После непродолжительных колебаний Луицци пробурчал, не открывая дверь:
– Попросите их подождать минутку. Я приму их.
– Разве тебе не хочется узнать историю госпожи де Мариньон? – съязвил Сатана.
– Просто мне кажется, – продолжал Луицци, – что я смогу узнать о ней еще больше, если поговорю сначала с Гангерне. Ты не смог или не захотел объяснить мне одну вещь, а толстяк наверняка способен это сделать. Однако далеко не уходи.
Луицци взглянул на собеседника: черное одеяние и папка Сатаны растаяли в воздухе. Теперь он был облачен в длинное шелковое платье и туфли без каблуков; единственный завиток волос ниспадал с его бритой макушки. Лукавый невозмутимо ковырялся в зубах длинным ногтем мизинца.
– Ты что, нечистый, на маскарад собрался? – изумился барон.
– Да нет, просто мне нужно слетать на минутку в Китай.
– В Китай! – изумился Луицци. – И что тебе там нужно?
– Устроить еще один брак. Разве сегодня не пятница?
– Несчастливый день, – вздохнул Луицци.
– Ты хочешь сказать, день Венеры {226}, – поправил Дьявол.
– И что же за брачный союз тебе предстоит там сотворить?
– Хочу убедить одного мандарина {227}жениться на дочери его смертельного врага, дабы прекратить многолетнюю вражду между семействами.
– Очень мило с твоей стороны, – ухмыльнулся Луицци, – и ты думаешь, тебе это удастся?
– Очень даже надеюсь, черт меня забери! Этот брак должен привести к великолепным результатам.
– Заставить забыть о взаимной ненависти – это вполне можно назвать добрым делом… И ты хочешь его совершить?
– Просто-напросто я смотрю далеко вперед. От этого брака родится десять детей; пятеро встанут на сторону отца, а остальные переметнутся в лагерь семейства матушки. Отсюда смута, распри и затем – братоубийство.
– Ну и змей же ты! – выдохнул Луицци.
– Разве ты только что не восхвалял мою добродетель?
– Надеюсь, твои коварные интриги развалятся на полпути.
– Надеяться не вредно, – осклабился Дьявол, – по крайней мере, жених уже отправил к невесте сватов.
– Да ну? – недоверчиво хмыкнул барон. – Кажется, я читал не так давно в книге одного ученейшего географа, что в Китае семейство невесты засылает к жениху сватов, а не наоборот.
– Что ж, он не слишком врет, ваш ученый муж: хотя бы сваты фигурируют в этом деле – и то хорошо.

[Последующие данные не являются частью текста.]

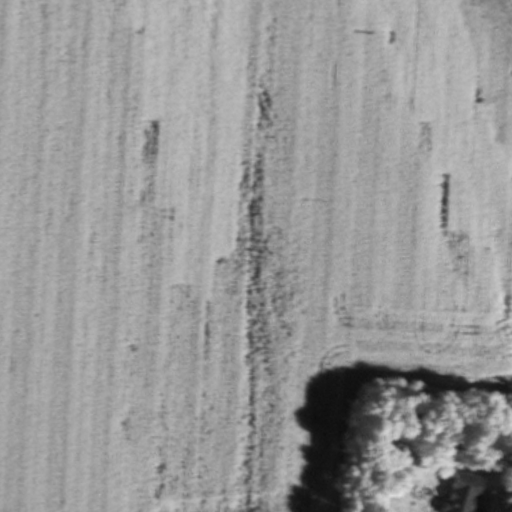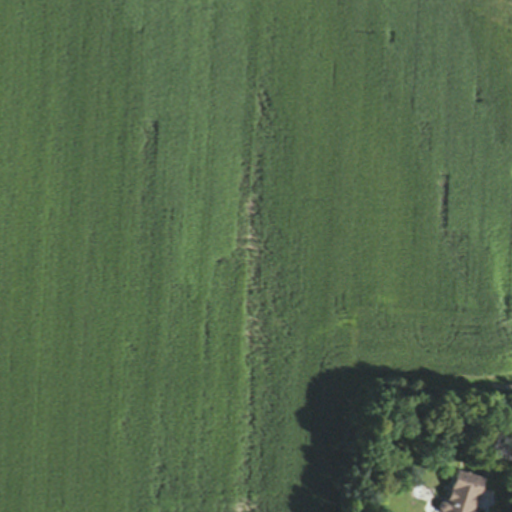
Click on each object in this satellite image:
road: (369, 381)
building: (466, 494)
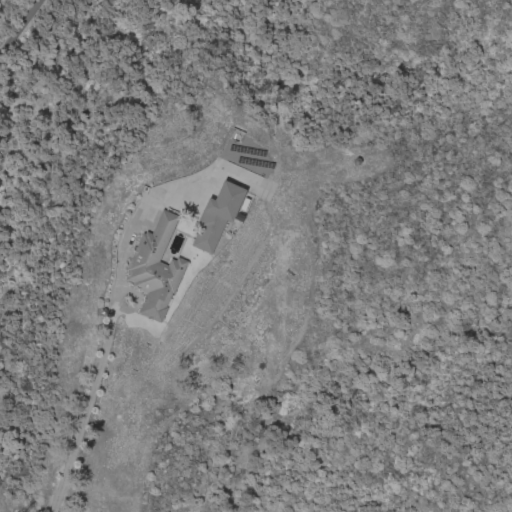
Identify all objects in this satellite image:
road: (18, 30)
building: (216, 215)
building: (214, 216)
building: (153, 268)
building: (154, 268)
road: (81, 424)
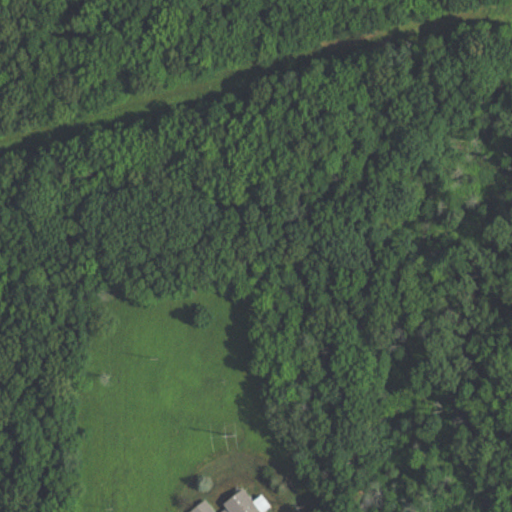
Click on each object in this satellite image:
building: (235, 504)
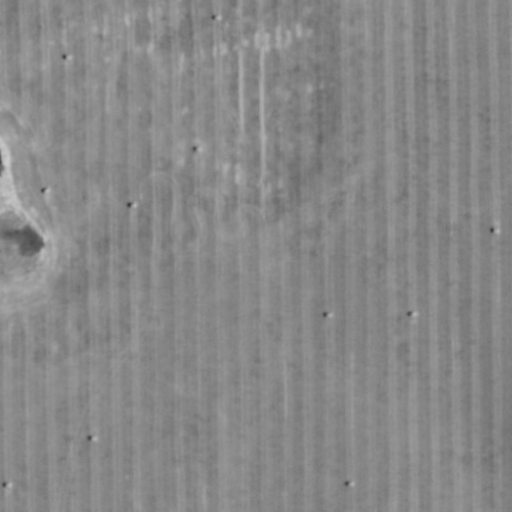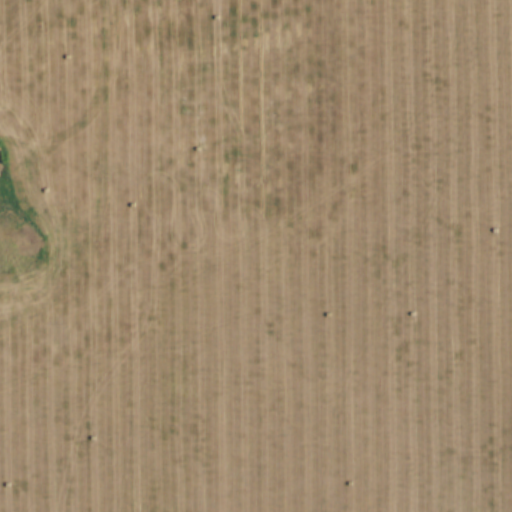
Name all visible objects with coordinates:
quarry: (27, 209)
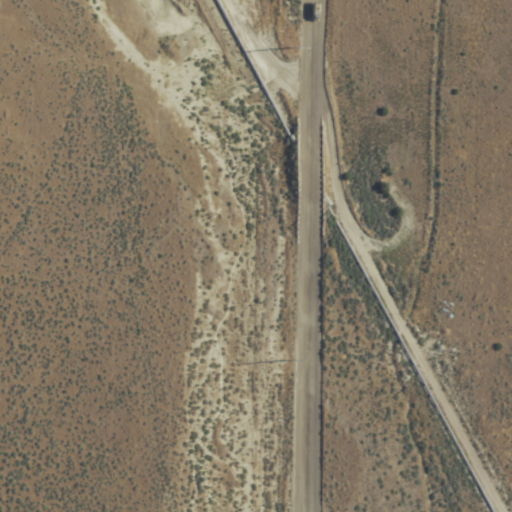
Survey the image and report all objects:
road: (306, 255)
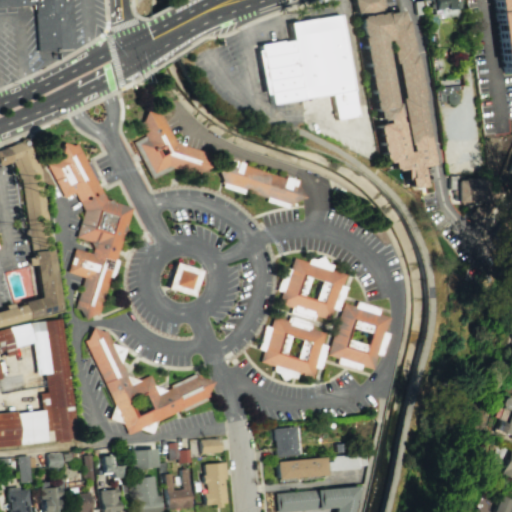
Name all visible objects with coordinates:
road: (132, 1)
road: (135, 1)
road: (119, 3)
road: (126, 5)
road: (302, 5)
building: (361, 5)
building: (362, 5)
building: (442, 7)
road: (219, 8)
building: (442, 9)
road: (133, 10)
road: (158, 11)
road: (235, 15)
road: (260, 19)
building: (41, 20)
parking lot: (86, 20)
building: (48, 23)
road: (89, 28)
road: (123, 29)
road: (169, 32)
building: (502, 33)
building: (502, 33)
road: (222, 35)
road: (107, 43)
parking lot: (16, 45)
road: (19, 46)
road: (135, 49)
traffic signals: (132, 51)
road: (66, 54)
road: (173, 55)
road: (491, 63)
building: (305, 64)
building: (320, 64)
road: (349, 66)
road: (64, 69)
parking lot: (488, 71)
building: (275, 72)
road: (225, 76)
building: (390, 78)
road: (132, 81)
road: (243, 84)
road: (467, 85)
parking lot: (284, 86)
building: (391, 91)
building: (445, 94)
road: (71, 96)
road: (109, 108)
road: (61, 118)
road: (323, 122)
road: (83, 123)
road: (430, 130)
parking lot: (190, 131)
parking lot: (461, 138)
building: (162, 148)
building: (163, 148)
road: (391, 156)
road: (1, 158)
road: (262, 160)
building: (510, 167)
building: (510, 168)
road: (5, 173)
building: (73, 174)
building: (256, 182)
building: (256, 182)
building: (466, 189)
road: (136, 191)
building: (467, 195)
building: (87, 226)
building: (101, 226)
road: (5, 227)
parking lot: (63, 230)
parking lot: (8, 231)
building: (30, 234)
building: (31, 238)
road: (254, 242)
road: (61, 266)
building: (179, 278)
building: (180, 278)
building: (87, 279)
road: (435, 282)
building: (309, 287)
building: (310, 287)
parking lot: (229, 291)
road: (172, 311)
road: (395, 314)
building: (357, 335)
building: (357, 335)
building: (3, 339)
road: (162, 346)
building: (291, 347)
building: (291, 347)
building: (104, 359)
road: (79, 362)
road: (220, 370)
building: (54, 379)
building: (137, 386)
building: (38, 387)
building: (181, 394)
parking lot: (91, 402)
building: (134, 403)
building: (504, 419)
building: (29, 427)
building: (7, 429)
road: (120, 441)
building: (281, 441)
building: (282, 441)
road: (373, 443)
building: (206, 444)
building: (206, 445)
building: (335, 447)
building: (169, 450)
building: (180, 455)
building: (139, 457)
building: (139, 458)
building: (51, 459)
building: (51, 460)
building: (343, 461)
building: (344, 461)
building: (507, 464)
building: (108, 466)
building: (85, 467)
building: (110, 467)
building: (296, 467)
building: (21, 468)
building: (21, 468)
building: (85, 468)
building: (296, 468)
road: (242, 470)
building: (210, 483)
building: (210, 483)
road: (261, 486)
building: (173, 491)
building: (174, 491)
building: (143, 494)
building: (143, 495)
building: (46, 496)
building: (46, 497)
building: (14, 499)
building: (14, 499)
building: (311, 499)
building: (313, 499)
building: (106, 500)
building: (106, 500)
building: (75, 501)
building: (76, 502)
building: (501, 505)
building: (502, 505)
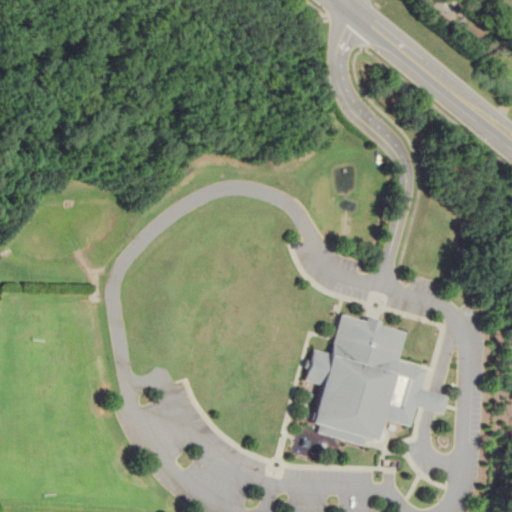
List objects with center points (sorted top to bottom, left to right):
road: (358, 3)
road: (315, 8)
road: (342, 33)
road: (429, 66)
road: (437, 108)
road: (382, 139)
road: (460, 325)
building: (362, 381)
building: (362, 381)
road: (428, 406)
road: (247, 475)
road: (268, 496)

Большинство ваших академиков отмечают города на месте болот, а пустыни там, где высятся древние города, так что тот, о ком ты говоришь, вполне заслуживает уважения.
– Не забудь – скоро я призову тебя обратно.
– Я же сказал, я только на минутку в Пекин и обратно.
Дьявол исчез, а Луицци попросил впустить господина Гангерне и маркиза де Бридели. Последний, и в самом деле весьма миловидный юноша, не вынимавший пальцев из пройм своего жилета, был бы просто совершенством, если бы не самая малость: слишком вычурная прическа, слишком много золотых цепочек и пуговиц с бриллиантами, а также слишком громоздкие перстни.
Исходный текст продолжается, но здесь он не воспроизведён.